Written task 1 =>
Translate this sentence from the restricted stock plan excerpt into Spanish: "Subject to the terms of the Plan, the Committee may award Participants shares of restricted stock and/or the Committee may grant Participants restricted units with respect to a specified number of shares of stock."

Document extract =>
··········
18. Restricted Stock or Restricted Stock Units: Subject to the terms of the Plan, the Committee may award Participants shares of restricted stock and/or the Committee may grant Participants restricted units with respect to a specified number of shares of stock. All shares of restricted stock and all restricted stock units granted to Participants under the Plan shall be subject to the following terms and conditions (and to such other terms and conditions prescribed by the Committee):

 

  (a) At the time of each award of restricted shares or restricted stock units, there shall be established for the shares or units a restricted period, which period may differ among Participants and may have different expiration dates with respect to portions of shares or units covered by the same award. Notwithstanding the foregoing, (i) the restricted period for non-performance-based restricted stock awards (excluding those described in (iiii) below) shall not be less than three years, (ii) the restricted period for performance-based restricted stock awards shall not be less than one year and (iii) the restricted period for non-performance-based restricted stock awards that are granted to Participants who elect to receive such awards in lieu of a cash bonus shall not be less than one year.
··········
Dataset entries:
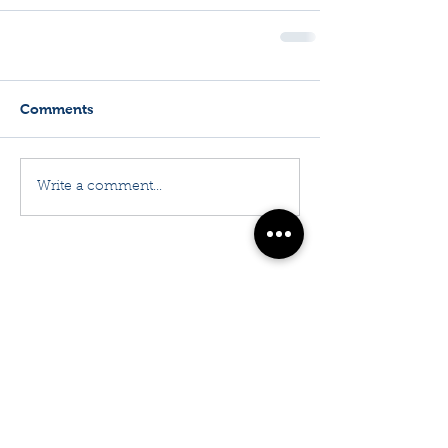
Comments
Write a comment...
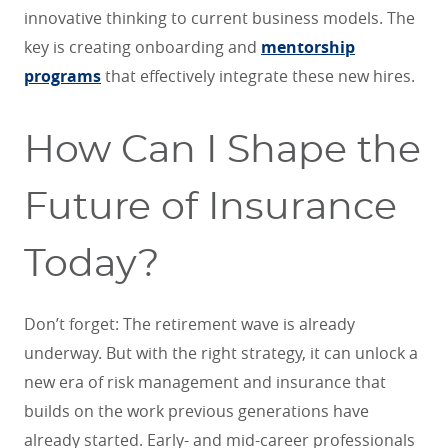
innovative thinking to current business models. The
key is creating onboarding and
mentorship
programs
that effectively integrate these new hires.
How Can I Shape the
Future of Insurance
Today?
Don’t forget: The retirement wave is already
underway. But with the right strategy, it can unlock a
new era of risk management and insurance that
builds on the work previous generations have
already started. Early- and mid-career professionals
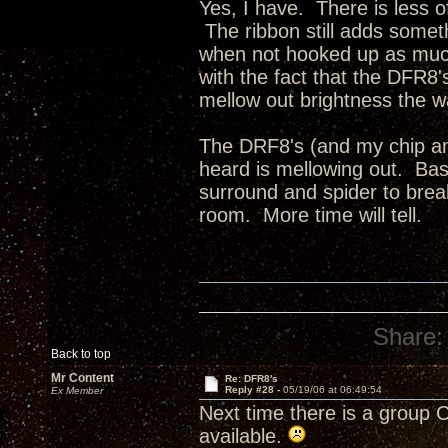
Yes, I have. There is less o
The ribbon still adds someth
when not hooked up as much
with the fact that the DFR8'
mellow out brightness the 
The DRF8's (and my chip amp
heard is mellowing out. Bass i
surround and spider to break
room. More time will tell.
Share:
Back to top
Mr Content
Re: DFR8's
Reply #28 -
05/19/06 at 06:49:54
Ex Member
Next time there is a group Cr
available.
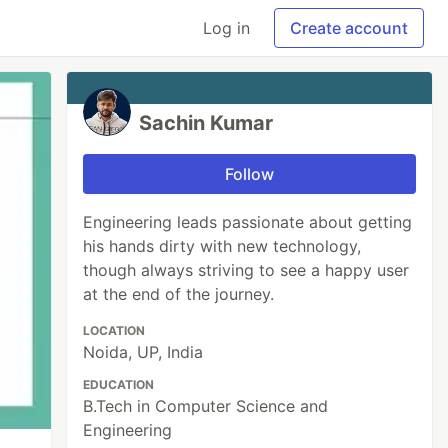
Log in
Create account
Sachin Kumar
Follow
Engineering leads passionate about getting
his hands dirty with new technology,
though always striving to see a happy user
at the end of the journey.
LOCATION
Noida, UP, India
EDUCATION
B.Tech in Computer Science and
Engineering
··········
Written task 2 =>
In the rows, write out the lines from the one holding "innovative thinking to" through the one holding "underway. But with", inclusive, with no changes.

Exercise result 1 =>
Con sujeción a los términos del Plan, el Comité podrá otorgar a los Participantes acciones restringidas y/o el Comité podrá conceder a los Participantes unidades restringidas respecto de un número determinado de acciones.

Exercise result 2 =>
innovative thinking to current business models. The
key is creating onboarding and
mentorship
programs
that effectively integrate these new hires.
How Can I Shape the
Future of Insurance
Today?
Don’t forget: The retirement wave is already
underway. But with the right strategy, it can unlock a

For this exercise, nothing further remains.